The pressure on Hamas might also cause a rupture with Egypt, which has been deeply hostile toward Hamas since President Abdel Fattah el-Sisi seized power in a 2013 coup. He has rightly accused the group of collaborating with the Islamic State branch on Sinai, which controls what little remains of a once-thriving cross-border tunnel trade. “The issues in this relationship go back a long time, and they’ve been hard to fix,” Daoud Shihab, a member of Islamic Jihad, which has helped to mediate between the two sides, told me.

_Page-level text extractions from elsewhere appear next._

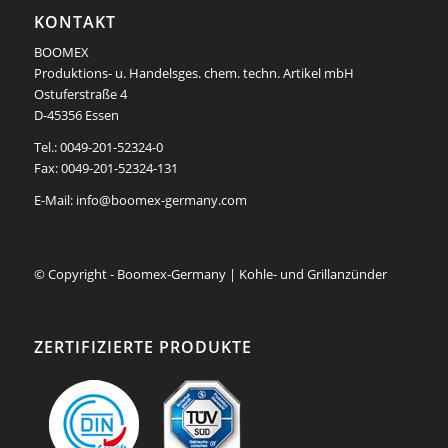
KONTAKT
BOOMEX
Produktions- u. Handelsges. chem. techn. Artikel mbH
Ostuferstraße 4
D-45356 Essen
Tel.: 0049-201-52324-0
Fax: 0049-201-52324-131
E-Mail:
info@boomex-germany.com
© Copyright - Boomex-Germany | Kohle- und Grillanzünder
ZERTIFIZIERTE PRODUKTE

Earlier this year, however, the talks between Egypt and Hamas finally started to bear fruit. Hamas agreed to stop sheltering jihadists, and publicly cut ties with the Muslim Brotherhood. Egypt has allowed some commercial traffic across the Gaza border for the first time in a decade. It should be a win-win for both sides. But boosting the Qassam Brigades, which relies on the smuggling tunnels to import arms, threatens to upset the fragile détente.
The timing of all this could not be worse, with Hamas already under pressure from the electricity crisis. Over the past three months, Mahmoud Abbas, the Palestinian president, has also reduced the salaries paid to tens of thousands of civil servants in Gaza, and suspended shipments of medicine and baby formula to hospitals. The public is seething.
Qatar has already expelled several Hamas officials, including Saleh al-Arouri, a prominent figure from the military wing. Israel accuses him of plotting attacks in the occupied West Bank (a charge his colleagues do not dispute). Sources in Gaza say Hamas pocketed millions by charging families for Qatari-built homes, which were meant to be distributed free of charge. The United States and its allies could press Qatar on these issues—but a complete severance of ties, as the Gulf states have so far demanded, would have dire consequences.
Doha may yet accede to its neighbors’ demands. Israel and its allies would see this as a victory: Avigdor Lieberman, the Israeli defense minister, said the crisis gives Israel new opportunities to work with Arab states; President Trump continues to take credit for starting it. Their optimism may not last.